With the spacecraft fully operational, Nobita's friends and the other Mushka musicians play a music composed by Chapek known as "Earth Symphony" to battle Noise. However, Noise flings Nobita and the others into outer space, where he realizes that no one can hear in outer space. However, a gadget by Doraemon that changes space and time activates by accident, causing a parameter of Earth to be within the confines of Nobita's bathroom. With this, the group, along with the rest of Earth, successfully defeat Noise.

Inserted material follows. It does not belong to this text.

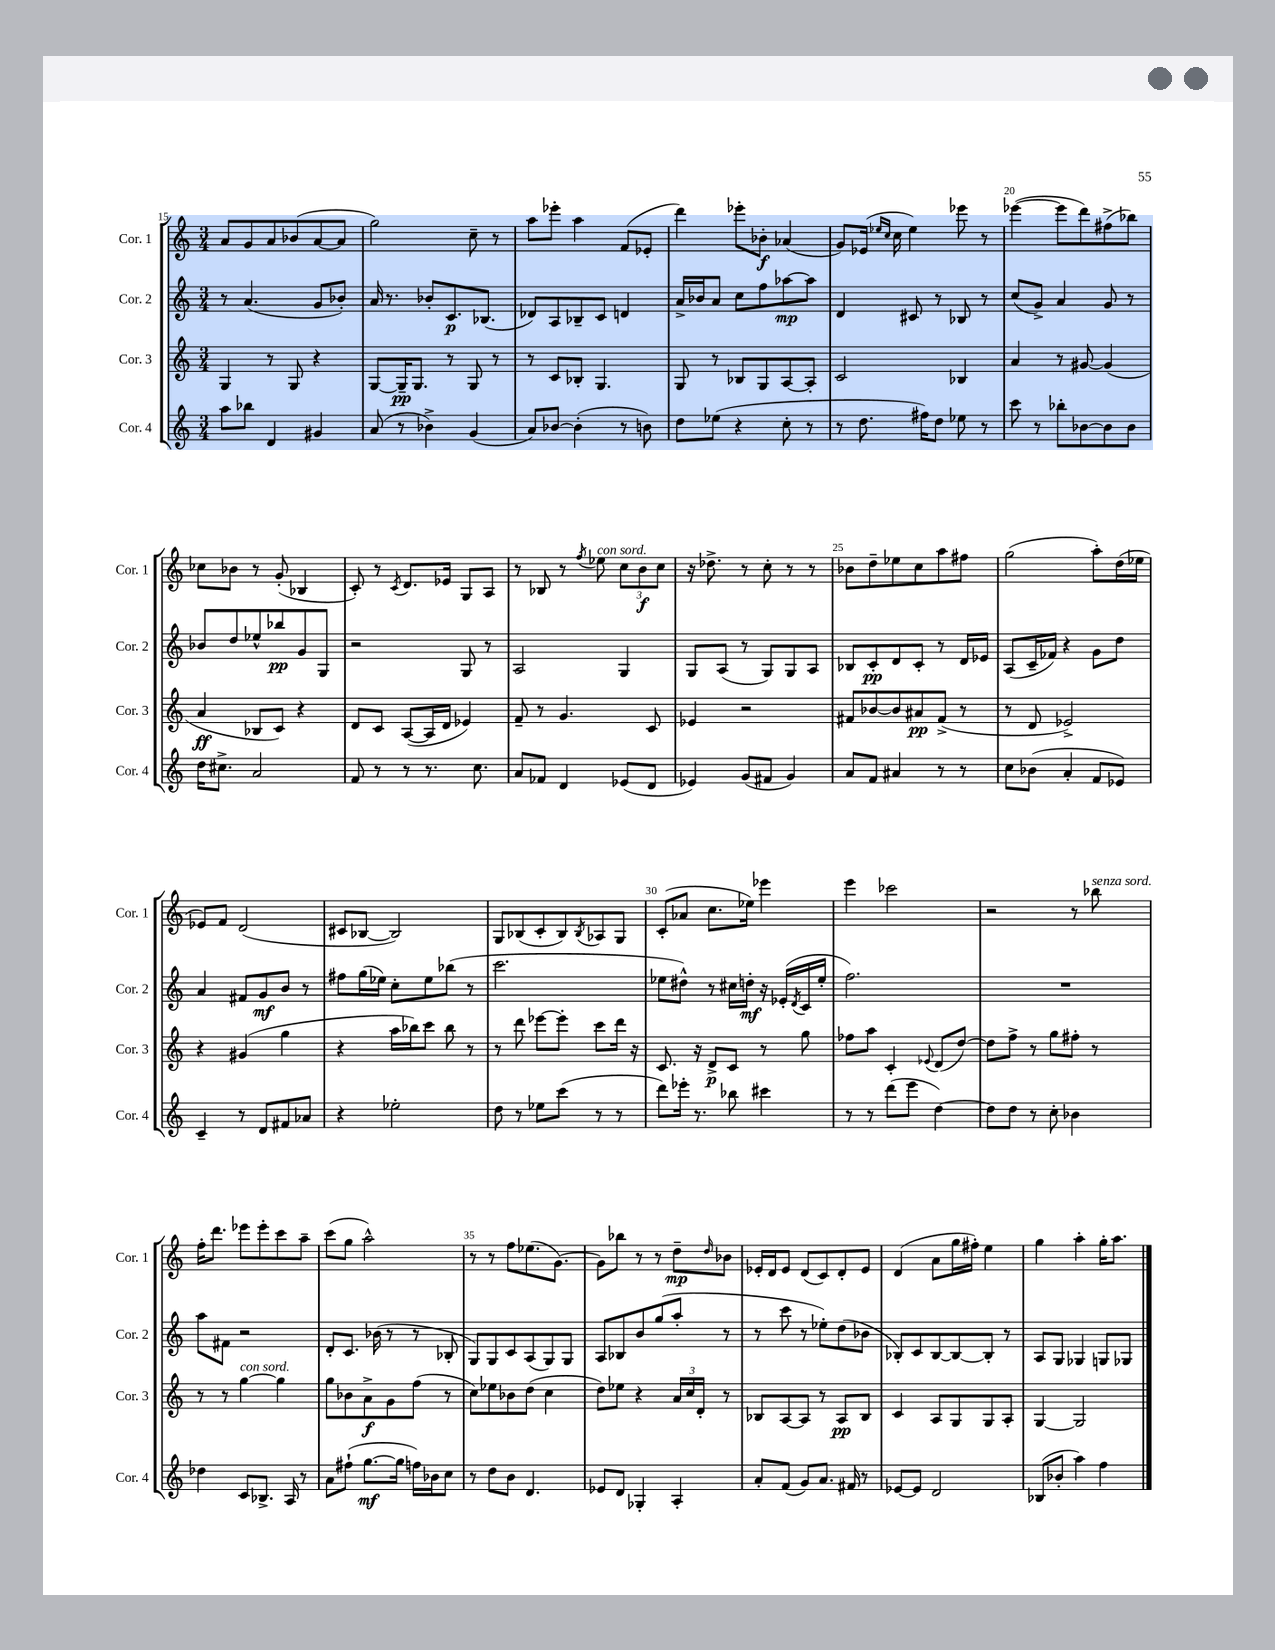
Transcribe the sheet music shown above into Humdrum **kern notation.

Nobita and his friends bid farewell to Mikka and the residents of the Grand Hall of Farre. Chapek later informs Micka that their performance signaled another nearby ship of dislocated Mushka people their location. Meanwhile, Nobita and the others play their recorders at the autumn recital, with Nobita playing his instrument better than before.

== Cast ==

| Character | Japanese voice actor |
|---|---|
| Doraemon | Wasabi Mizuta |
| Nobita Nobi | Megumi Ōhara |
| Shizuka Minamoto | Yumi Kakazu |
| Takeshi "Gian" Gōda | Subaru Kimura |
| Suneo Honekawa | Tomokazu Seki |
| Miina | Kyoko Yoshine |
| Mikka | Riana Hirano |
| Chappeku | Kokoro Kikuchi |
| Maestro Vento | Kōji Kikkawa |
| Wakner | Kanji Ishimaru |
| Mozzel | Mutsumi Tamura |
| Takiren | Chō |
| Music Teacher ParoParo | Aoi Yūki |
| Tamako Nobi (Nobita's mother) | Kotono Mitsuishi |
| Nobisuke Nobi (Nobita's father) | Yasunori Matsumoto |
| Teacher | Wataru Takagi |
| Hidetoshi Dekisugi | Shihoko Hagino |

== Staff ==
- Original: Fujiko F. Fujio
- Director: Kazuaki Imai
- Screenplay: Teruko Utsumi
- Music: Takayuki Hattori
- Production companies: Shin-Ei Animation, TV Asahi and ADK

== Soundtrack ==
The theme song is "Time Paradox" by Vaundy.

== Production ==
=== Scenario setting ===
Kazuaki Imai stated that he got the idea for the story of the film during the lockdown period of the COVID-19 pandemic. He said, "When I finished directing my previous work "New Dinosaur," the world had changed in an unexpected way due to the pandemic caused by the novel coronavirus. Children were more stressed when the human nature of direct contact and interaction was restricted. One day, I felt emotional when I saw my son, who was stuck at home, singing loudly while watching TV. It was a programme that connected each performer remotely and performed one song while the concert could not be held. At the same time as I was struck by the power of music, the image of children going on a big adventure in the world of music with Doraemon began to swell in my head."

==Reception==
===Box office===
At the box office, Doraemon the Movie: Nobita's Earth Symphony made $4,366,266 on its opening day and grossed $46,704,773 worldwide. The film grossed ¥4.31 billion ($27.42 million) in Japan, making it the ninth highest-grossing domestic film of 2024.